Describe construction of finite automata that accepts the language Double-Letter(L)

Question

Describe construction of finite automata that accepts the language Double-Letter(L), where Double-Letter(L) is in the language of words from L, except each letter in the word appears twice. So $abc\in L$ $\iff aabbcc \in $ Double-Letter($L$).

For example if L={a,aa,ab,ba} then Double-Letter(L) = {aa,aaaa,aabb,bbaa}

My idea: Create states Q that are named s and ss where $s\in \Sigma$. Make states named ss accepting if $ss \in L$

FA illustrated for the example above

What next? is this a good approach? I can't think of the next step on how to construct this doubled DFA for ALL languages.

Answer 1

The idea is to start with an automaton for $L$, and replace each transition labeled $\sigma$ by a path of length 2 both of whose edges are labeled $\sigma$. In order to make it a DFA, we also add a sink state. (This might be unnecessary in your definition of DFA.)

In more detail, suppose we start with a DFA $(Q,q_0,\delta,F)$ for $L$ (here $Q$ is the set of states, $q_0$ is the initial state, $\delta$ is the transition function, and $F$ is the accepting states). We construct a DFA whose set of states is $Q \cup Q \times \Sigma \cup \{q_{\mathit{sink}}\}$, where $\Sigma$ is the alphabet. The initial state is still $q_0$, and the accepting states are still $F$. The transition function $\delta'$ is defined as follows:

• $\delta'(q,\sigma) = (q,\sigma)$ (this is a member of $Q \times \Sigma$).
• $\delta'((q,\sigma),\sigma) = \delta(q,\sigma)$.
• $\delta'((q,\sigma),\tau) = q_{\mathit{sink}}$ if $\tau \neq \sigma$.
• $\delta'(q_{\mathit{sink}},\sigma) = q_{\mathit{sink}}$ for all $\sigma \in \Sigma$.

A simpler way of proving that the regular languages are closed under Double-Letter is using regular expressions: given a regular expression for $L$, simply double each letter. This is a special case of closure under homomorphism and regular substitution.

Answer 2

This a hand drawn solution to your problem, I'll explain the transitions,

Before you see the diagram, note that those are not 2 different DFAs, but I have drawn one more transition of states q1, q3, q5 to make the image more clear, as it is already very messed up.

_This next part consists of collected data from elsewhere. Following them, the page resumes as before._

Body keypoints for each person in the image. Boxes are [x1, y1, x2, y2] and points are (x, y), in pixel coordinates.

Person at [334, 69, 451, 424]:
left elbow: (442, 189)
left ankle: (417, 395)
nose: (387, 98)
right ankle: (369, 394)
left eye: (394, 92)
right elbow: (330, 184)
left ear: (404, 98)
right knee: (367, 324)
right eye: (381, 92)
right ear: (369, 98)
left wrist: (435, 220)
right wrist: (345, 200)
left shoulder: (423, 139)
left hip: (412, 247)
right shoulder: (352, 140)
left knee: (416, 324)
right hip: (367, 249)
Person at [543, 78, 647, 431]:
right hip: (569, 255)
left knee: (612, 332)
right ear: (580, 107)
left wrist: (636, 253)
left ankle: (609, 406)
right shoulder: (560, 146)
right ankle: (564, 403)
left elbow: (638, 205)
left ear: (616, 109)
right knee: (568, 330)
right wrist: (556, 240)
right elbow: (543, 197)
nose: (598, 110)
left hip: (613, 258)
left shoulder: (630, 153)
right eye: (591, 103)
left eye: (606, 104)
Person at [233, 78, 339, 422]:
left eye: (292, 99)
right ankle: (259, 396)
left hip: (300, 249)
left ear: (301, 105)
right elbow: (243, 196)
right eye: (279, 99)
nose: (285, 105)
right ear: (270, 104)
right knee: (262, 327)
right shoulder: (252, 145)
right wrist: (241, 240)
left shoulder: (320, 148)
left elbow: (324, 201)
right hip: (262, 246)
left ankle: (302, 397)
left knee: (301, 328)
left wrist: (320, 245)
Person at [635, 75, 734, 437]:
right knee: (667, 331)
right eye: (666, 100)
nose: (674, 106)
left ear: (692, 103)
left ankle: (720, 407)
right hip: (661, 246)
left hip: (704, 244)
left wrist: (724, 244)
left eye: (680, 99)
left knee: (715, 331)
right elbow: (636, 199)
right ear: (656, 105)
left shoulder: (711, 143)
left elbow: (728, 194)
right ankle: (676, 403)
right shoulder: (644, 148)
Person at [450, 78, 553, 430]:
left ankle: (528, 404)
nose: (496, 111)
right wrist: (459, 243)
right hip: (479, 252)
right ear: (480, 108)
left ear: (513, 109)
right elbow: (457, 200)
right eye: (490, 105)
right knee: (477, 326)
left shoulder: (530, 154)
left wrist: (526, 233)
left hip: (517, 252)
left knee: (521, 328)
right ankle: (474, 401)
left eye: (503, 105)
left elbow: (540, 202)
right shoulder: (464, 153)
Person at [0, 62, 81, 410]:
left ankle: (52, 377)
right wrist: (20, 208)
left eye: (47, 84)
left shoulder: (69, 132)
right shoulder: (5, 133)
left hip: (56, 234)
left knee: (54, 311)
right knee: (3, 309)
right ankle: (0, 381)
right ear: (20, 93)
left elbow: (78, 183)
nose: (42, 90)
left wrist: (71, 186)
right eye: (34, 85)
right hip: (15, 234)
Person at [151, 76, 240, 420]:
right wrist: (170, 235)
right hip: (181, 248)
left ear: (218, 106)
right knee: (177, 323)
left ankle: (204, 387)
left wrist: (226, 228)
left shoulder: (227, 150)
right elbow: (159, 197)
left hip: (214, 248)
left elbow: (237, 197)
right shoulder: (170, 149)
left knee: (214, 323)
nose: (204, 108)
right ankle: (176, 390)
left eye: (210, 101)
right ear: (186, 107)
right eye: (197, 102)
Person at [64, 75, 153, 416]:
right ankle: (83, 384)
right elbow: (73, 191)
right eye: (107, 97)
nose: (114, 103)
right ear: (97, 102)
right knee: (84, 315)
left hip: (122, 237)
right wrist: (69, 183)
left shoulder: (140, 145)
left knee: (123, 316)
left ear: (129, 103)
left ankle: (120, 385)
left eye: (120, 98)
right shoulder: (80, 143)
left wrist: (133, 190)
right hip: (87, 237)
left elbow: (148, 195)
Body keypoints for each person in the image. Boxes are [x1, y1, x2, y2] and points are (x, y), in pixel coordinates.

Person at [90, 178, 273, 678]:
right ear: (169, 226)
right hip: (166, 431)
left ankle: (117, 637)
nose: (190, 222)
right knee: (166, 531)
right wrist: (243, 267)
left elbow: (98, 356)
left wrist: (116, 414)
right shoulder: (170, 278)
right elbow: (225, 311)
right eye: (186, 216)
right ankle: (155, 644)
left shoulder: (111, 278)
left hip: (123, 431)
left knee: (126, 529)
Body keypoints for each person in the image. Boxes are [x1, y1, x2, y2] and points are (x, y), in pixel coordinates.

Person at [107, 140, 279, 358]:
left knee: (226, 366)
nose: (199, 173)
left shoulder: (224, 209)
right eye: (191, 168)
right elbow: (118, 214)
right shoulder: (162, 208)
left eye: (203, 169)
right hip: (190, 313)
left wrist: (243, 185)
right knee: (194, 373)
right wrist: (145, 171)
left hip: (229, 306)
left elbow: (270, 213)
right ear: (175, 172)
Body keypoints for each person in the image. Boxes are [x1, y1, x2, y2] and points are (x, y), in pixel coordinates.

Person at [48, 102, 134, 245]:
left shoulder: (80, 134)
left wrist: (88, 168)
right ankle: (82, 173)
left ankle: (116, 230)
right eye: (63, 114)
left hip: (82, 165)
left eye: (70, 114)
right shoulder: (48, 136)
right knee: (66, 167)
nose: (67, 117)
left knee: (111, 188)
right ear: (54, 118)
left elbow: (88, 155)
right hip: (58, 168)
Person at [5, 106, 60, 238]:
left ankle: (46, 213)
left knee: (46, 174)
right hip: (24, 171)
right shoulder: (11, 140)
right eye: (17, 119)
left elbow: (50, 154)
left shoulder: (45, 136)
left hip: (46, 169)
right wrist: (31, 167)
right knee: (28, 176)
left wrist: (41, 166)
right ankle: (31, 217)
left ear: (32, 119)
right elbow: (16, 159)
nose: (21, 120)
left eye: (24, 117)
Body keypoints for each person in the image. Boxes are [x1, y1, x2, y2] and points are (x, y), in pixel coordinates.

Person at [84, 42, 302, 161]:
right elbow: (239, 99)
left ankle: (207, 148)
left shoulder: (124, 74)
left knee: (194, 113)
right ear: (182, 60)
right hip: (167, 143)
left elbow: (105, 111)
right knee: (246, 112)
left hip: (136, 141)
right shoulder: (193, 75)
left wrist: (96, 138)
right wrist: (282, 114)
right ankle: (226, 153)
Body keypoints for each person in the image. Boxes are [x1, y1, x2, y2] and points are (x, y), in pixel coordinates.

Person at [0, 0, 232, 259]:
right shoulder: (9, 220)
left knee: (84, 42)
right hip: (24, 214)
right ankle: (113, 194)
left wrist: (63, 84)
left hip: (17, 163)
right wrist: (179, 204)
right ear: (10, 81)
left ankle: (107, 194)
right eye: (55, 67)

q0 is the start state, machine has not seen anything until now.

On scanning the first symbol, suppose, it turns out to be 'a'

d(q0, a) -> q1 (d is the transition function)

machine is in q1 now.

If it sees another 'a' it will reach q2 which CAN BE the final state,

else it will reach q7 from where it will never reach any final state because 'a' has not repeated.

from q2, if machine see another 'a' it will go back to q1 else it will go to q3 on seeing a 'b' or q5 on seeing a 'c'

Same thing goes on for 'b' and 'c'

After scanning the complete string, if the machine is in final state then the string is in the language else, it is not in the language.

This assumes that the empty string epsilon is not in Double-Letter(L)

In that case q0 will be also be a final state.